Exercise details:
Reproduce every line in the material below that holds "ceiling".
*** Opening Records for the task ***
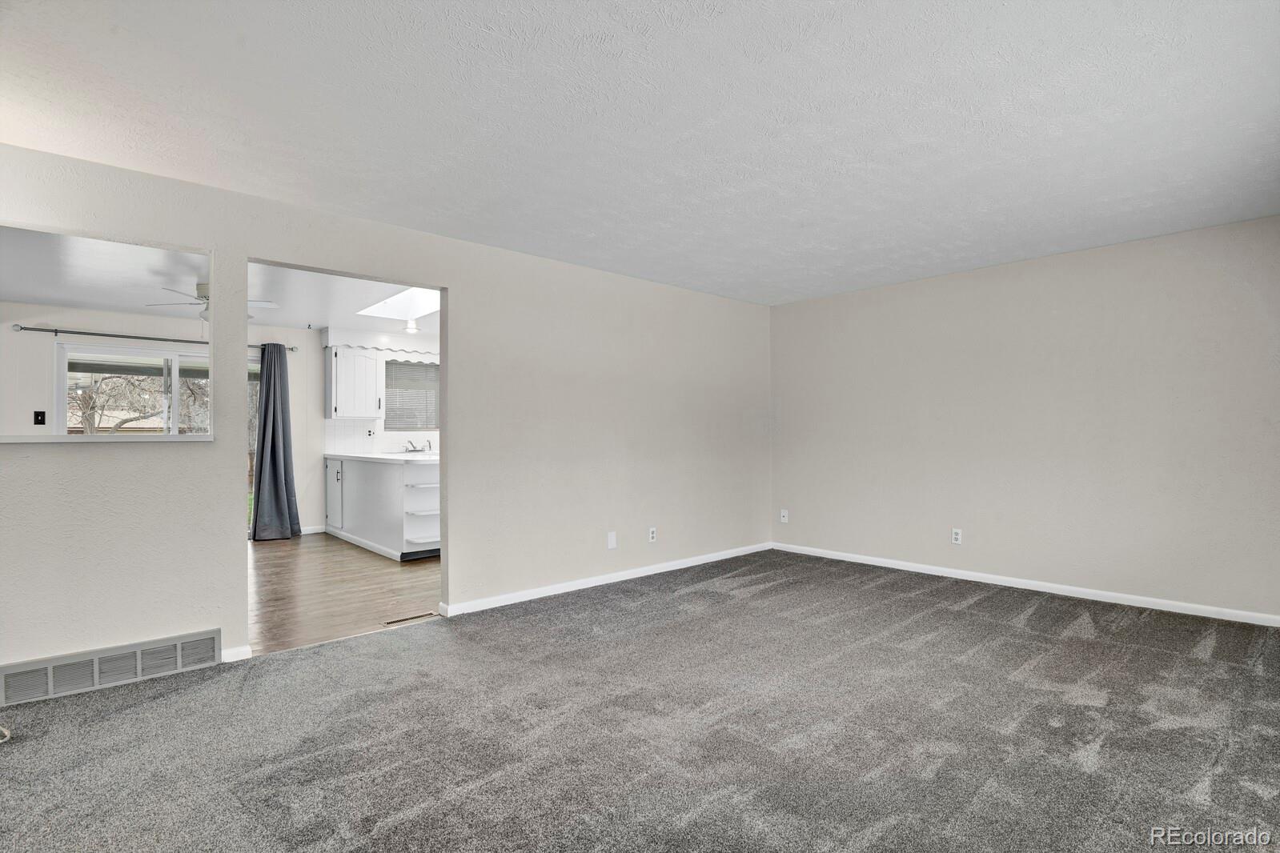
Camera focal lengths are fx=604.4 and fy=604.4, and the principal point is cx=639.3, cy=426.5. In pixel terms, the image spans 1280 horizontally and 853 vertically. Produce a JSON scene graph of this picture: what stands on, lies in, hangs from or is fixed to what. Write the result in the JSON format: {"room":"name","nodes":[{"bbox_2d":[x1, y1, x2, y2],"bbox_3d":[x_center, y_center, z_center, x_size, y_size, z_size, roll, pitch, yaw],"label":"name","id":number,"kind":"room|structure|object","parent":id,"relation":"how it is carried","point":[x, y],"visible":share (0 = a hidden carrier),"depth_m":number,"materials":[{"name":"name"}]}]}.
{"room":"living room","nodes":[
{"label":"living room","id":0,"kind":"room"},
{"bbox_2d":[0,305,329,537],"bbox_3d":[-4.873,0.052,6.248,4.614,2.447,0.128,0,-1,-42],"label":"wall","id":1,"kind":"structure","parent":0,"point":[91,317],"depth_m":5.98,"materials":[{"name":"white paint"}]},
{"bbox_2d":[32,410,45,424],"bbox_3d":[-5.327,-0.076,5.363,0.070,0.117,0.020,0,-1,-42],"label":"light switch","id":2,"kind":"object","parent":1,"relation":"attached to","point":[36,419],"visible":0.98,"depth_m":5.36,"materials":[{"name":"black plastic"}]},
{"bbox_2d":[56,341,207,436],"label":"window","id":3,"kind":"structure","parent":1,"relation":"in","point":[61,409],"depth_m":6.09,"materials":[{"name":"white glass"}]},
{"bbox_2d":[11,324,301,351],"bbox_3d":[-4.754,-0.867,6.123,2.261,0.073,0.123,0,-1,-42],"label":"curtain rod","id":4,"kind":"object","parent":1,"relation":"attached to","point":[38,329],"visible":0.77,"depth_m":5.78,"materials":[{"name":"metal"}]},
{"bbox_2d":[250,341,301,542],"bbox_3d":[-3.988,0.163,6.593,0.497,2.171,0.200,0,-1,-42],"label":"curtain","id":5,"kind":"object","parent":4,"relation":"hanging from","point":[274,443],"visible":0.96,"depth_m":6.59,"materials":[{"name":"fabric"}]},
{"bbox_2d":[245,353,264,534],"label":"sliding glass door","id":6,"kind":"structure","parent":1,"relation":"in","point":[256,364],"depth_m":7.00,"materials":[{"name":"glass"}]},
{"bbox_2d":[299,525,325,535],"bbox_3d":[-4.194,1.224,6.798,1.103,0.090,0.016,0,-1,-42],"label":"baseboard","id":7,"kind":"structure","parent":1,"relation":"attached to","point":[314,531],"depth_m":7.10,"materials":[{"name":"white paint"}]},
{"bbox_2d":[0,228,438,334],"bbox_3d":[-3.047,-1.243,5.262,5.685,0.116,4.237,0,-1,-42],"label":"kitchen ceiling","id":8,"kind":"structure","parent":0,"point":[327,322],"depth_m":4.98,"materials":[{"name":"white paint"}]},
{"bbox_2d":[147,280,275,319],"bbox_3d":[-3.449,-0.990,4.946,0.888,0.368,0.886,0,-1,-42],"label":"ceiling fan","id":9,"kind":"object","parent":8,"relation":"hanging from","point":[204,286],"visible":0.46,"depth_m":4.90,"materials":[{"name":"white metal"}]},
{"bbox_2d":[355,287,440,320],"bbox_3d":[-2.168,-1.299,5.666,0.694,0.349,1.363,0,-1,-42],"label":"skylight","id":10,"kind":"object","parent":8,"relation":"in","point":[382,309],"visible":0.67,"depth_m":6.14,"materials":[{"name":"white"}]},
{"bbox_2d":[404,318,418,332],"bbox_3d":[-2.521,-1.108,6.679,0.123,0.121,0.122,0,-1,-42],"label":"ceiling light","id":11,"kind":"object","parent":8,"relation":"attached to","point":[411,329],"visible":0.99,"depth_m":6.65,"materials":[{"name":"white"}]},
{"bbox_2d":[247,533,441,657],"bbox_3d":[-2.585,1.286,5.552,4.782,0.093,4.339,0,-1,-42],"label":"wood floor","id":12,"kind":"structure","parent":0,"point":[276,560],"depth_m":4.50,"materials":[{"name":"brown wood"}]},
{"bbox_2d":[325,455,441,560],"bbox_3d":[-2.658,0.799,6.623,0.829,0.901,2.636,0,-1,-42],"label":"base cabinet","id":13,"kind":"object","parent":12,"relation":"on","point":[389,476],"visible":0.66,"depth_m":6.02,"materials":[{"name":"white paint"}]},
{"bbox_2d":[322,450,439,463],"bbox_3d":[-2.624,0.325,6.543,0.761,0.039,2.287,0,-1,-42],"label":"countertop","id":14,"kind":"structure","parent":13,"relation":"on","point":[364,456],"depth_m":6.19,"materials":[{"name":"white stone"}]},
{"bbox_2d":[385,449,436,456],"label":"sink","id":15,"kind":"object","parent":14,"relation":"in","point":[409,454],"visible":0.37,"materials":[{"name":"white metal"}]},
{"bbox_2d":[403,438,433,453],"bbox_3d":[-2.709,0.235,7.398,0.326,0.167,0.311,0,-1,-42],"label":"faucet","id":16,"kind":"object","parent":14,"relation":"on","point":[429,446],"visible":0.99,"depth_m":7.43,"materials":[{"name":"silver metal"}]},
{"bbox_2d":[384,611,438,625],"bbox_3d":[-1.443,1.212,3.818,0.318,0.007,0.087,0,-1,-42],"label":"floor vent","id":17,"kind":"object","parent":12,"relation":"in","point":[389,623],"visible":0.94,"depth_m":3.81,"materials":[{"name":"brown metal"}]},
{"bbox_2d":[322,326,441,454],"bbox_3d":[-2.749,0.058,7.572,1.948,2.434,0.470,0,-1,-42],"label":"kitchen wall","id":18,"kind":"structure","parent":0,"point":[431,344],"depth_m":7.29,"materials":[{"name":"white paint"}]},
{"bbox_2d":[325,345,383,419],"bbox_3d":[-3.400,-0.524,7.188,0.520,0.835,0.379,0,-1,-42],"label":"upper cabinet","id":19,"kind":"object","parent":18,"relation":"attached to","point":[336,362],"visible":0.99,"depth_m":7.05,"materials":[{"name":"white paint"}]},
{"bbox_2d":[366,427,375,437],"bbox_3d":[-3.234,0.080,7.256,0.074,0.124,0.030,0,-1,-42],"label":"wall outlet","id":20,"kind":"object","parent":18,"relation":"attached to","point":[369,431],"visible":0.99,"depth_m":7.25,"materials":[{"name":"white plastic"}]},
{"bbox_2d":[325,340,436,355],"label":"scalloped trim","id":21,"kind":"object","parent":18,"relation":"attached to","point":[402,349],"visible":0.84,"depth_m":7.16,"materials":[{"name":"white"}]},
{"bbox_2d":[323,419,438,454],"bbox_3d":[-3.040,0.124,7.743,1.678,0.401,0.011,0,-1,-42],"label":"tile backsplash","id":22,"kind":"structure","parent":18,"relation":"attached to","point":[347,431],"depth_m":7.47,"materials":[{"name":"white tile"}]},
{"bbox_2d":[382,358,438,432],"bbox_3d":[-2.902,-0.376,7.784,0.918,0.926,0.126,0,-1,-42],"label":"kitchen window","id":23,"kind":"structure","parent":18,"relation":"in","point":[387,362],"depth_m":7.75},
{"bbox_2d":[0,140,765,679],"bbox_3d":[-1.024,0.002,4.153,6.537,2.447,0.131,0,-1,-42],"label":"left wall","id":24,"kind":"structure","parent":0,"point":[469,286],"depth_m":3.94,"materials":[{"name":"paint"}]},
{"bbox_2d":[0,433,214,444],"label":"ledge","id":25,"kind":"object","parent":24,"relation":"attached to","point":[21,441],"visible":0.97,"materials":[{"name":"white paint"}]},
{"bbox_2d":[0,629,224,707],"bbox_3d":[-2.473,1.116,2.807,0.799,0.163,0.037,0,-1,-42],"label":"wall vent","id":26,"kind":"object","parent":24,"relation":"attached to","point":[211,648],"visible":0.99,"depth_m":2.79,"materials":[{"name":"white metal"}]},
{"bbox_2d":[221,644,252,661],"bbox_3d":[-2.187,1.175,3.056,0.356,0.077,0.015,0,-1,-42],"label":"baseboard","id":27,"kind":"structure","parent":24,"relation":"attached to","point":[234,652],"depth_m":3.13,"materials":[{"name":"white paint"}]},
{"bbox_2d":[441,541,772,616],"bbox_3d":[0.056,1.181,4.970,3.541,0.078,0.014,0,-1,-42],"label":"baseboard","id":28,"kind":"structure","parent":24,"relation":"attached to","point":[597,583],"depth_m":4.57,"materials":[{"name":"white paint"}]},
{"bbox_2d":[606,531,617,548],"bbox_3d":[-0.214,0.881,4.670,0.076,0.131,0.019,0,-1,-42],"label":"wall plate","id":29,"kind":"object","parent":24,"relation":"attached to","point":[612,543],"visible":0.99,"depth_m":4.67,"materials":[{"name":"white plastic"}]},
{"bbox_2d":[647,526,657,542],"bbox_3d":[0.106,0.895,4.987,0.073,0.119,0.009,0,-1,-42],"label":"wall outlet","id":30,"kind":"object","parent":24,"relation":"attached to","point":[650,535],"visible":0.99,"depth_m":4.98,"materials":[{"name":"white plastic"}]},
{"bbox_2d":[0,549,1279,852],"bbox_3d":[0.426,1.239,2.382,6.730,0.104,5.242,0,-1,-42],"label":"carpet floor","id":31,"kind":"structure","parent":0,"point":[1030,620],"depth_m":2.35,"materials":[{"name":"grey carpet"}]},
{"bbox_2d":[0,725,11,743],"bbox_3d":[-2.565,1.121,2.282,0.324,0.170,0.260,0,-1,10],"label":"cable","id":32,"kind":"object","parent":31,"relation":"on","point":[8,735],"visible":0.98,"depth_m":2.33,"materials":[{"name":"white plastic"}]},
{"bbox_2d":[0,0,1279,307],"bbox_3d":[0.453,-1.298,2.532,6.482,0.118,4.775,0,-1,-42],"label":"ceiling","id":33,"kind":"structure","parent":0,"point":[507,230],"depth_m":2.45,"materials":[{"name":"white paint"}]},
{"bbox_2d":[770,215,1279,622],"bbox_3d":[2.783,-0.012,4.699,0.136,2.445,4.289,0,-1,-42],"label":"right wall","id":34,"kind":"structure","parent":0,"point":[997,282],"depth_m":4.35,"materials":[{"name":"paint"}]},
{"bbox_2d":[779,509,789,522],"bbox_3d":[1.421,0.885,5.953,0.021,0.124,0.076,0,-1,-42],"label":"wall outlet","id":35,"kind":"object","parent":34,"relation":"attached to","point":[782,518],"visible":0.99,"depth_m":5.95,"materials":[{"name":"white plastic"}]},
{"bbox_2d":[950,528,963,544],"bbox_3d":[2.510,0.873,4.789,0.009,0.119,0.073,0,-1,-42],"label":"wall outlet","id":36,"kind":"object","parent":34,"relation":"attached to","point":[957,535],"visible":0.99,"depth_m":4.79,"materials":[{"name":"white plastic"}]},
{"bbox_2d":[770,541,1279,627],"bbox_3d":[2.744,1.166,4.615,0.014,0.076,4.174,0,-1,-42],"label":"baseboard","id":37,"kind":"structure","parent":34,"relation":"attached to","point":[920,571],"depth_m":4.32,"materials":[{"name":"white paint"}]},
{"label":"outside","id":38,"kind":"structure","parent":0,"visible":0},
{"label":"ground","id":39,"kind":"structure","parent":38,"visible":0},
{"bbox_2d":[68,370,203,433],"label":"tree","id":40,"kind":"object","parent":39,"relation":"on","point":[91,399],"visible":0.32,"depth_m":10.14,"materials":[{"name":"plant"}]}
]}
*** Closing Records for the task ***
Written response:
{"bbox_2d":[0,228,438,334],"bbox_3d":[-3.047,-1.243,5.262,5.685,0.116,4.237,0,-1,-42],"label":"kitchen ceiling","id":8,"kind":"structure","parent":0,"point":[327,322],"depth_m":4.98,"materials":[{"name":"white paint"}]},
{"bbox_2d":[147,280,275,319],"bbox_3d":[-3.449,-0.990,4.946,0.888,0.368,0.886,0,-1,-42],"label":"ceiling fan","id":9,"kind":"object","parent":8,"relation":"hanging from","point":[204,286],"visible":0.46,"depth_m":4.90,"materials":[{"name":"white metal"}]},
{"bbox_2d":[404,318,418,332],"bbox_3d":[-2.521,-1.108,6.679,0.123,0.121,0.122,0,-1,-42],"label":"ceiling light","id":11,"kind":"object","parent":8,"relation":"attached to","point":[411,329],"visible":0.99,"depth_m":6.65,"materials":[{"name":"white"}]},
{"bbox_2d":[0,0,1279,307],"bbox_3d":[0.453,-1.298,2.532,6.482,0.118,4.775,0,-1,-42],"label":"ceiling","id":33,"kind":"structure","parent":0,"point":[507,230],"depth_m":2.45,"materials":[{"name":"white paint"}]},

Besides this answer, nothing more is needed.